How to Think About the Cara Therapeutics Stock Forecast
We can talk about discounted cash flows and intrinsic value all day, but the real question is about FDA approval. Cara Therapeutics is only guaranteed $50.0 million in cash and $20.0 million in equity. The rest is contingent on future performance.
So let’s talk about FDA approval.
Cara’s initial attempt at this drug failed because it relied on oral administration. The new version, which requires injection, passed a Phase 2 clinical study with flying colors.
Researchers wanted to see if a majority of respondents felt better after using Korsuva. They gave the treatment to one group and a placebo to the other. From those who received the actual treatment, 64% reported improvements related to pain and itchiness. Meanwhile, only 29% of the placebo group reported an improvement.
What does this mean? Well, it strongly suggests that the Korsuva drug works. And, by extension, it implies that Cara is likely to pass the FDA approval and get its drug on the market.
Based on the contract’s details, I think CARA stock has a lot of upside left to explore. But if you’re not convinced, let me add a final point.

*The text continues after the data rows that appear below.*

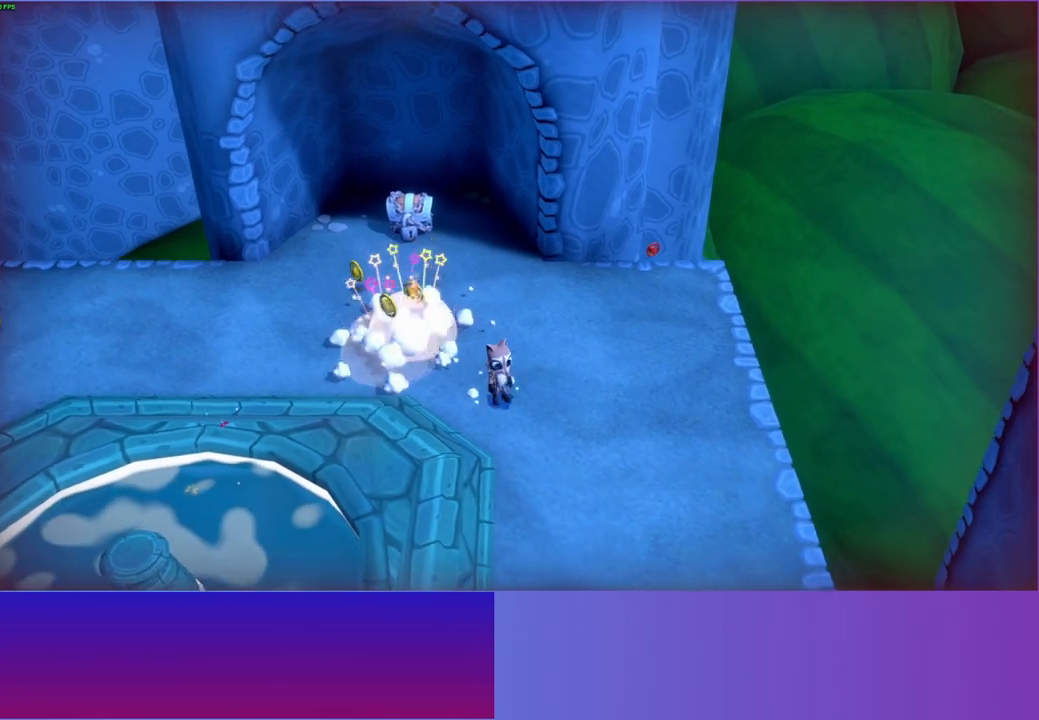
{"buttons": [], "left_stick": "down", "right_stick": "center", "events": [[350, "left_stick", "down"]]}
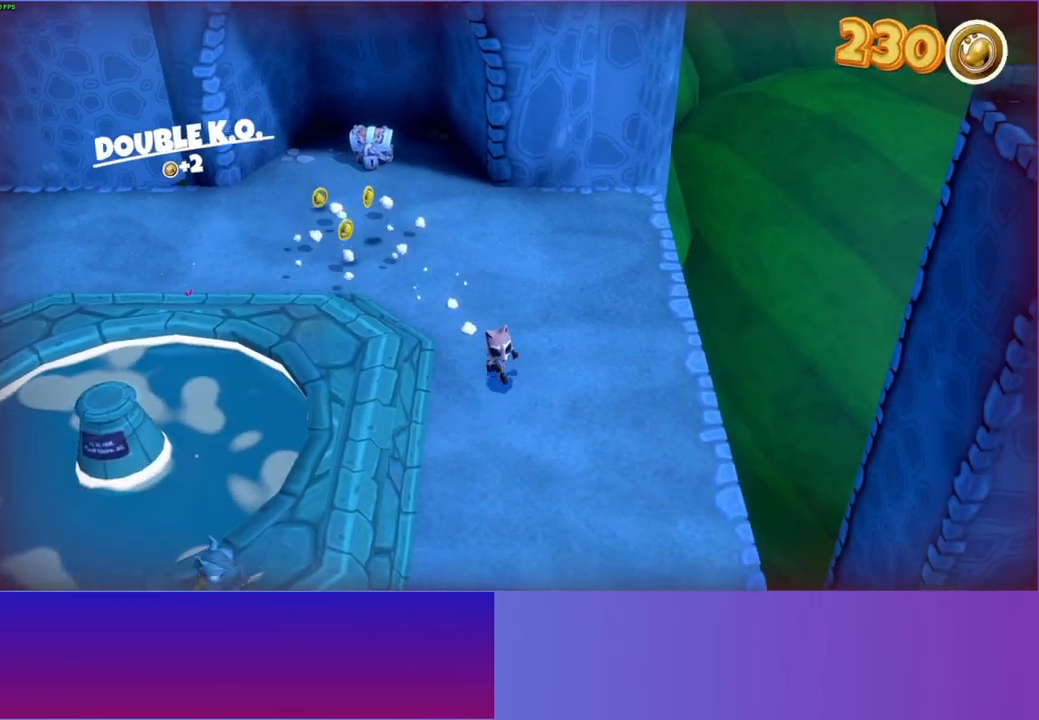
{"buttons": [], "left_stick": "down", "right_stick": "center", "events": []}
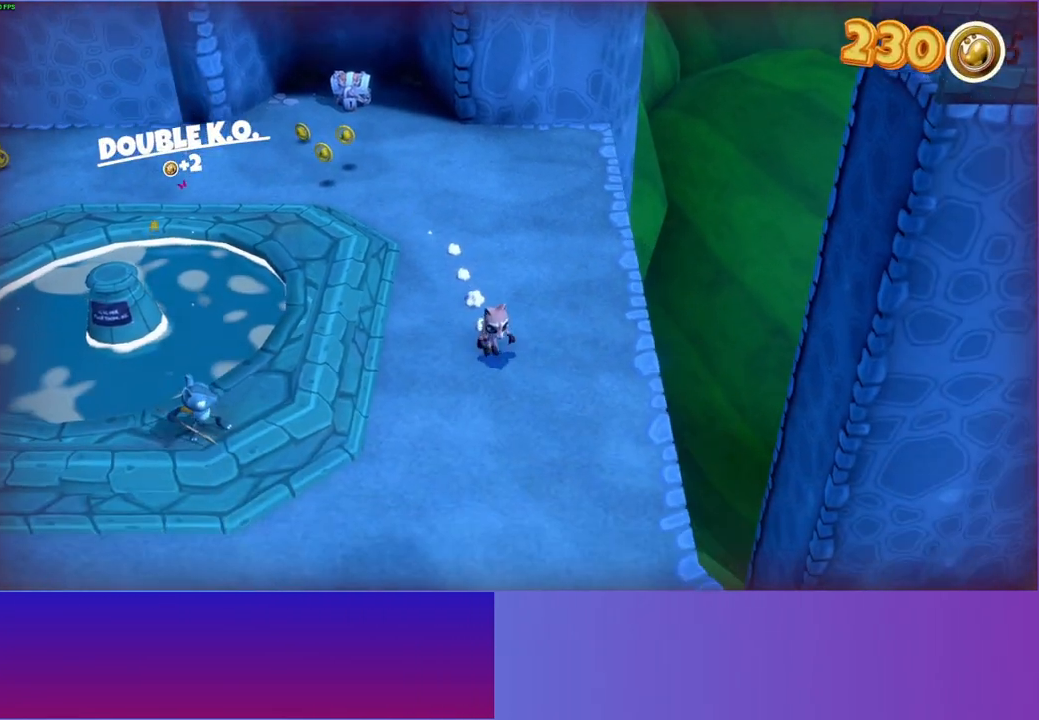
{"buttons": [], "left_stick": "down", "right_stick": "center", "events": [[217, "Y", "down"], [350, "Y", "up"]]}
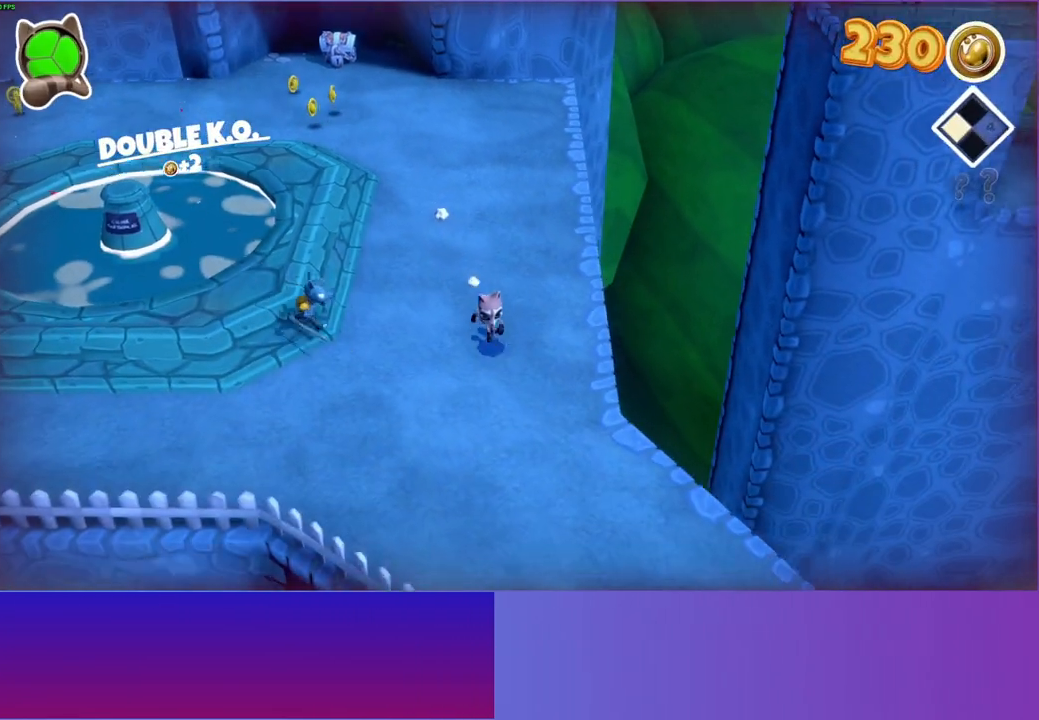
{"buttons": [], "left_stick": "down-right", "right_stick": "center", "events": [[267, "left_stick", "down-right"]]}
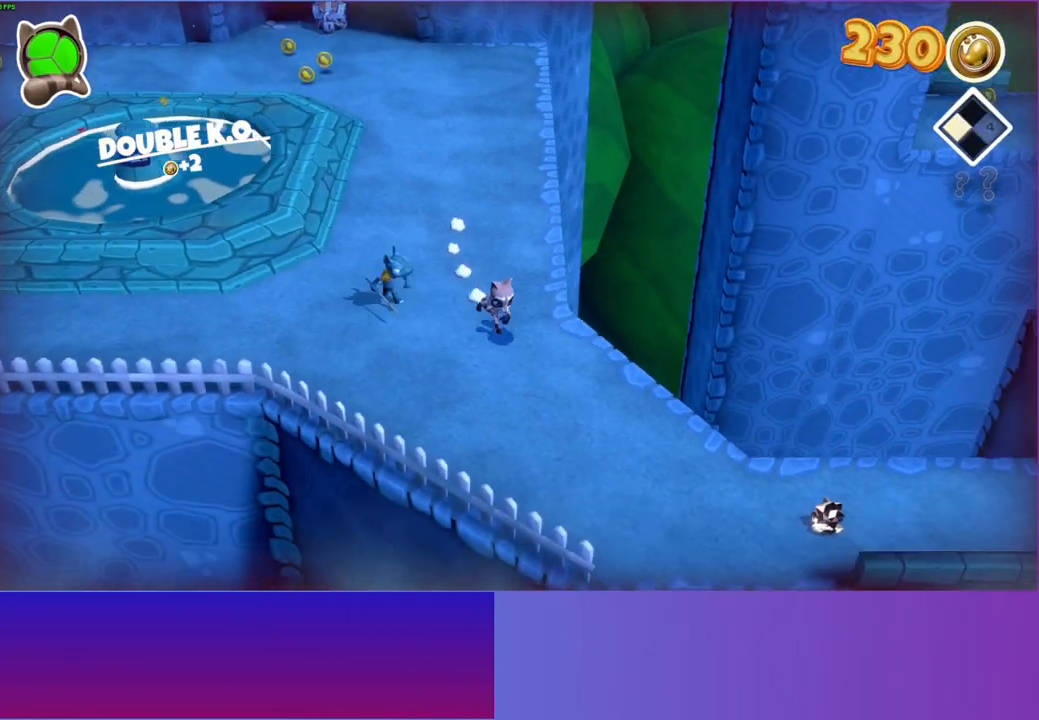
{"buttons": [], "left_stick": "down-right", "right_stick": "center", "events": []}
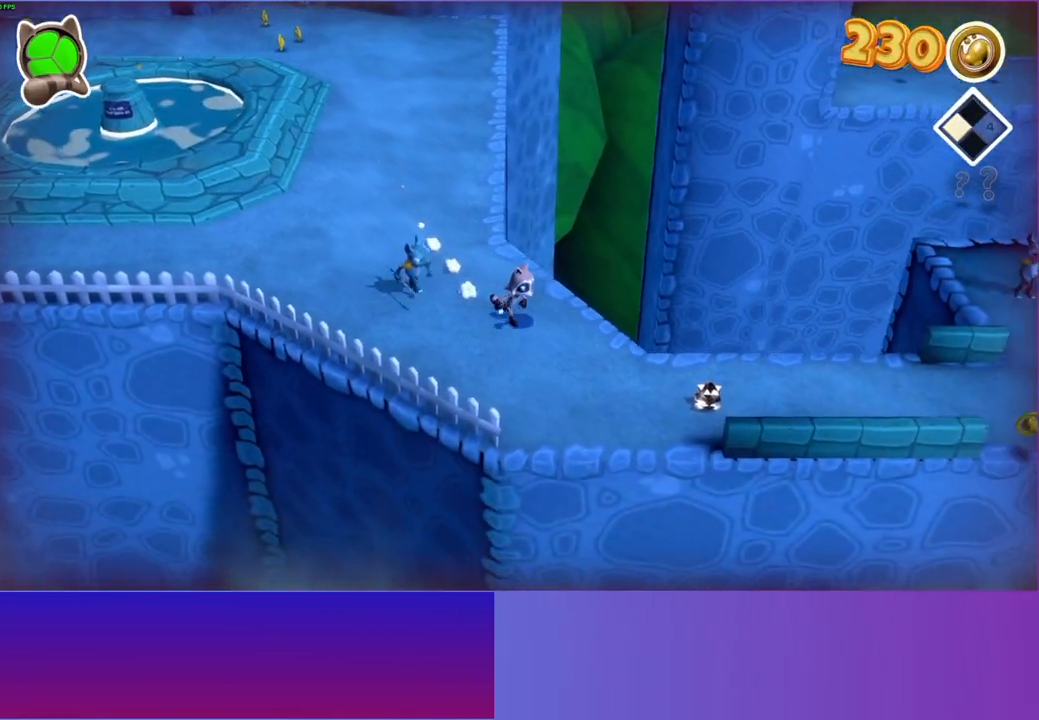
{"buttons": [], "left_stick": "right", "right_stick": "center", "events": [[167, "left_stick", "right"], [350, "Y", "down"], [467, "Y", "up"]]}
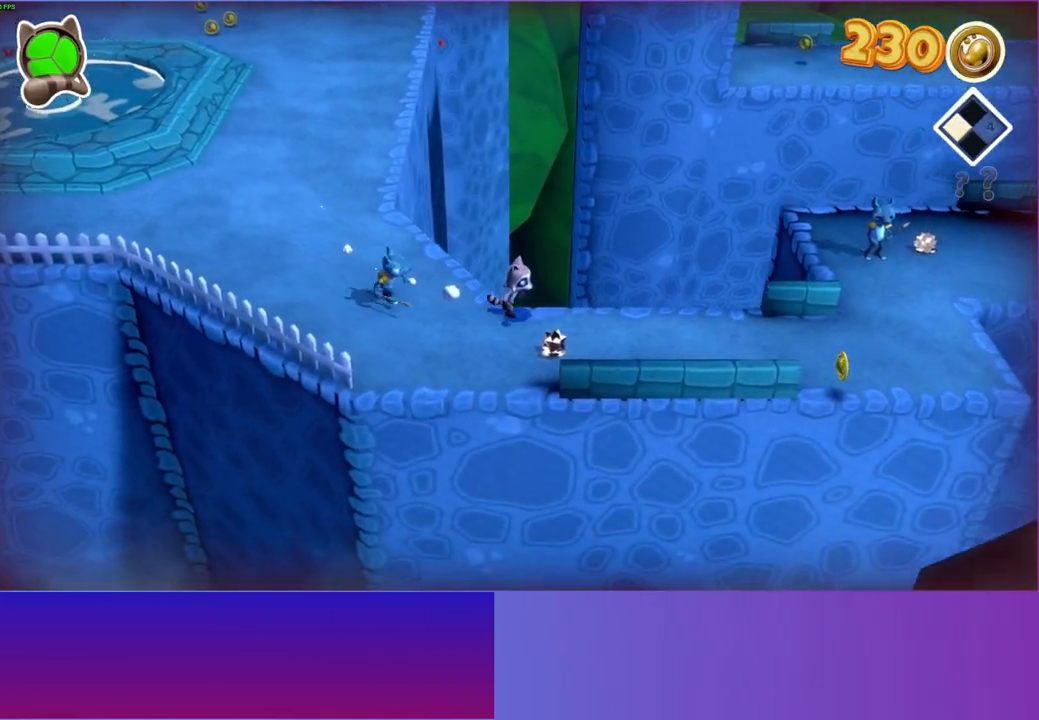
{"buttons": [], "left_stick": "right", "right_stick": "center", "events": []}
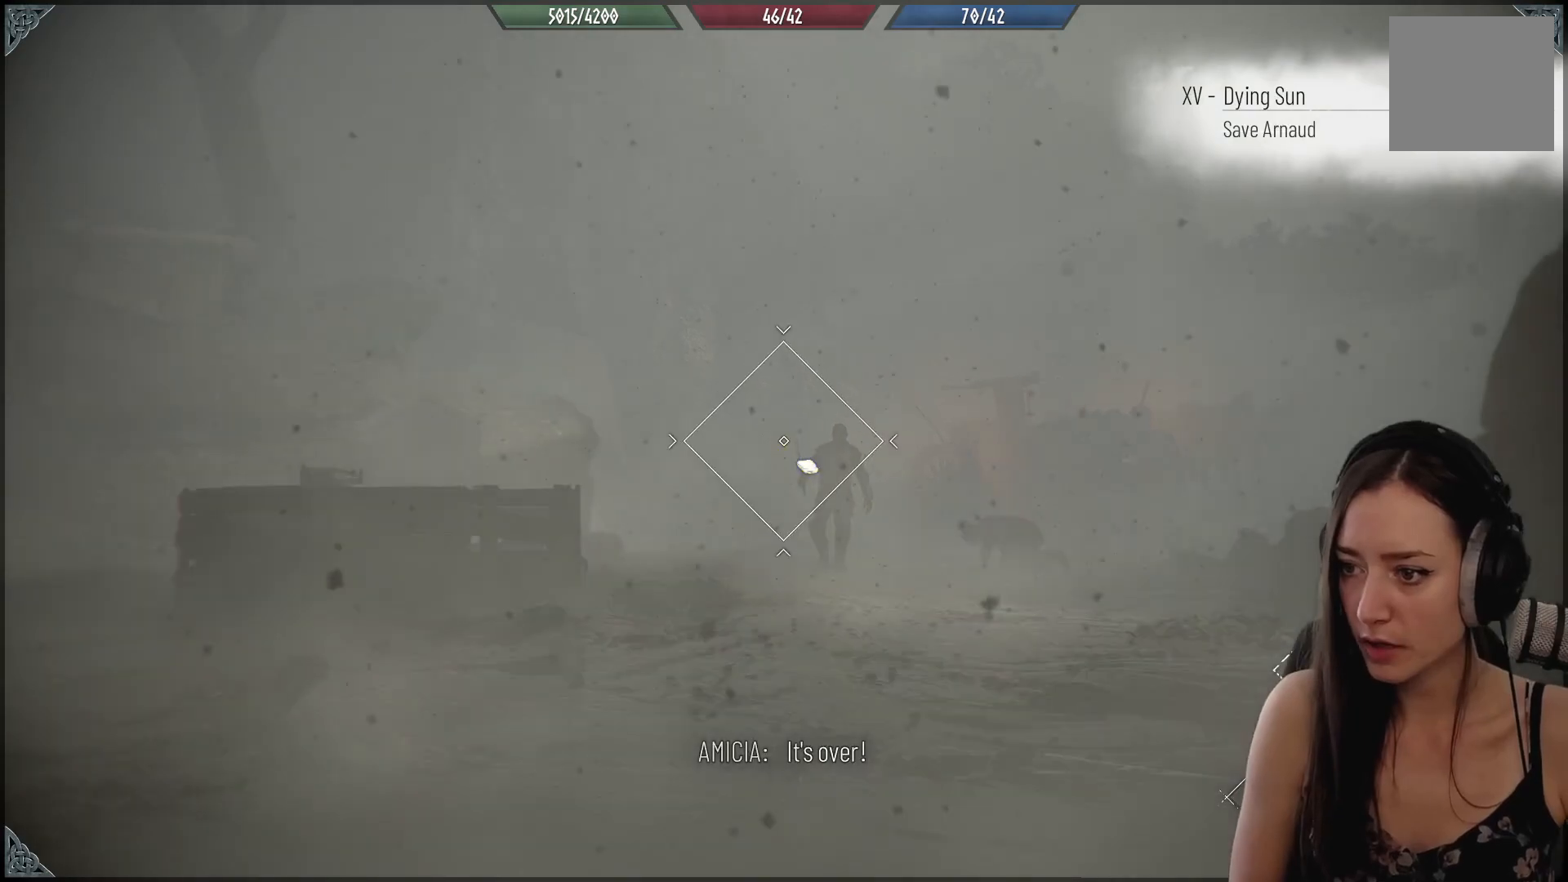
Gameplay with a controller (Xbox layout); each line is a JSON object with the inputs held at the frame after it. "events" lists button and stick changes between this image and that frame as [ms after this image, input, new state], when the widget could be followed in between.
{"buttons": ["R2"], "left_stick": "center", "right_stick": "right", "events": [[17, "right_stick", "down-right"], [217, "right_stick", "center"], [400, "right_stick", "right"]]}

Cara Therapeutics has roughly $78.8 million in the bank, according to its Q1 earnings report. (Source: “Cara Therapeutics Reports First Quarter 2018 Financial Results,” Cara Therapeutics, May 9, 2018.)
The company also made a net loss of $17.0 million, which is the kind of cash burn you should expect from a biotech company. (Since all the R&D expenditure is leveraged up front.)
That means Cara won’t have to issue new shares.
Think about it: Cara received a $50.0-million windfall in the form of cash and equity, meaning it won’t have to raise more funds to keep itself in business.
It won’t, in other words, have to dilute the ownership of existing shareholders.